*AUFGABE A*:
Wen hat Paroubek laut dem Text zur tschechischen Sportförderung als möglichen Sportminister im Ärmel?
─── TEXT
Sportförderung auf dem Prüfstand: Paroubek will Unternehmen zur Kasse bitten

Jiří Paroubek

Im tschechischen Sport fehlt es an Geld. Einen Teil dazu beigetragen hat die weltweite Krise, ein entscheidender Knackpunkt aber ist das Finanzgebaren der Lotteriegesellschaft Sazka. Aus dem Lottogeschäft soll sie für ihre Aktionäre, die Sportverbände, die zum Handeln notwendigen Gelder requirieren. Im letzten Jahr aber hat Sazka die Sportförderung stark reduziert. Im Vorfeld der Parlamentswahlen meldete sich dazu auch die Politik zu Wort; allen voran Sozialdemokratenchef Paroubek, der den Sport gebührend unterstützen will.

Jiří Paroubek
Der tschechische Fußball ist derzeit auf einer steilen Talfahrt. Nach drei Endrunden-Teilnahmen in Folge hat sich die Nationalmannschaft diesmal nicht für den Topevent qualifiziert. Bei der WM in Südafrika ist man nur Zuschauer. Und auch im Eishockey zeigt die Erfolgskurve nach unten. Seit vier Jahren ist für das tschechische Team bereits regelmäßig vor dem WM-Medaillenkampf Endstation. Auch bei den Winterspielen in Vancouver kamen die Cracks um Jágr & Co. nicht über das Viertelfinale hinaus. Eine weitere Enttäuschung also, die Oppositionschef Jiří Paroubek nun zum Anlass nahm, um sich als möglicher „Retter des Eishockeys“ ins Spiel zu bringen. Im Falle seiner Wahl zum neuen Premierminister wolle er nämlich höchstpersönlich dafür Sorge tragen, dass der Sport künftig auch wieder mit einer großzügigen staatlichen Unterstützung rechnen könne. Dazu wolle er den Sport von seiner Nebenrolle im Bildungsressort befreien und ihn direkt unter die Obhut des Regierungsamtes stellen. Und einen möglichen Sportminister á la Wjatscheslaw Fetisow in Russland habe er auch schon im Ärmel – den Eishockey-Olympiasieger und Weltmeister sowie sozialdemokratischen Abgeordneten in spé, Jiří Šlegr.
──────
*AUFGABE B*:
Gib aus den Datensätzen die Zeilen unverändert aus, beginnend mit der Zeile, die „Shutdown VM and“ enthält, und endend mit dem Schluss der Datensätze.
─── VERFÜGBARE DATEN
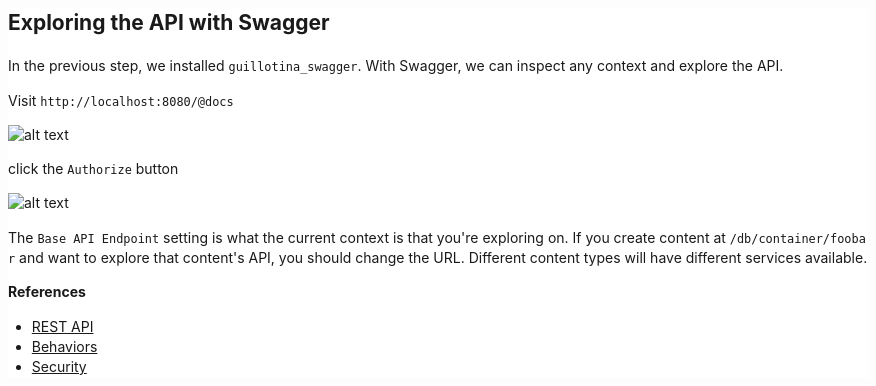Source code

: ## Exploring the API with Swagger

In the previous step, we installed `guillotina_swagger`. With Swagger, we can
inspect any context and explore the API.

Visit `http://localhost:8080/@docs`

![alt text](../../_static/img/swagger.png "Swagger")

click the `Authorize` button

![alt text](../../_static/img/auth-swagger.png "Swagger Auth")


The `Base API Endpoint` setting is what the current context is that you're exploring
on. If you create content at `/db/container/foobar` and want to explore that
content's API, you should change the URL. Different content types will have
different services available.



**References**

  - [REST API](../../rest/index)
  - [Behaviors](../../developer/behavior)
  - [Security](../../developer/security)
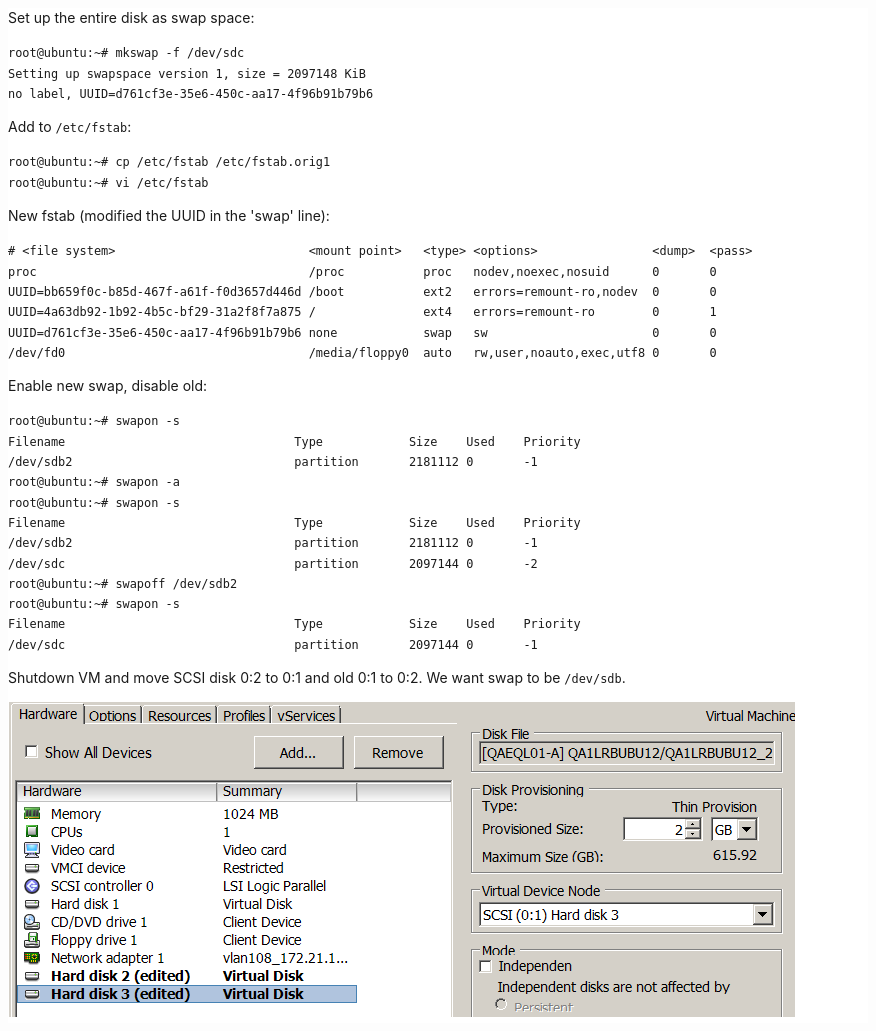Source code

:Set up the entire disk as swap space:

    root@ubuntu:~# mkswap -f /dev/sdc
    Setting up swapspace version 1, size = 2097148 KiB
    no label, UUID=d761cf3e-35e6-450c-aa17-4f96b91b79b6

Add to `/etc/fstab`:

    root@ubuntu:~# cp /etc/fstab /etc/fstab.orig1
    root@ubuntu:~# vi /etc/fstab

New fstab (modified the UUID in the 'swap' line):

    # <file system>                           <mount point>   <type> <options>                <dump>  <pass>
    proc                                      /proc           proc   nodev,noexec,nosuid      0       0
    UUID=bb659f0c-b85d-467f-a61f-f0d3657d446d /boot           ext2   errors=remount-ro,nodev  0       0
    UUID=4a63db92-1b92-4b5c-bf29-31a2f8f7a875 /               ext4   errors=remount-ro        0       1
    UUID=d761cf3e-35e6-450c-aa17-4f96b91b79b6 none            swap   sw                       0       0
    /dev/fd0                                  /media/floppy0  auto   rw,user,noauto,exec,utf8 0       0

Enable new swap, disable old:

    root@ubuntu:~# swapon -s
    Filename                                Type            Size    Used    Priority
    /dev/sdb2                               partition       2181112 0       -1
    root@ubuntu:~# swapon -a
    root@ubuntu:~# swapon -s
    Filename                                Type            Size    Used    Priority
    /dev/sdb2                               partition       2181112 0       -1
    /dev/sdc                                partition       2097144 0       -2
    root@ubuntu:~# swapoff /dev/sdb2
    root@ubuntu:~# swapon -s
    Filename                                Type            Size    Used    Priority
    /dev/sdc                                partition       2097144 0       -1

Shutdown VM and move SCSI disk 0:2 to 0:1 and old 0:1 to 0:2. We want swap to be `/dev/sdb`.

![vSphere swap disks](/images/ubuntu-partitioning-swap-disks-2-vsphere.png)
──────
*ANTWORT A*:
Jiří Šlegr, den Eishockey-Olympiasieger und Weltmeister.

*ANTWORT B*:
Shutdown VM and move SCSI disk 0:2 to 0:1 and old 0:1 to 0:2. We want swap to be `/dev/sdb`.

![vSphere swap disks](/images/ubuntu-partitioning-swap-disks-2-vsphere.png)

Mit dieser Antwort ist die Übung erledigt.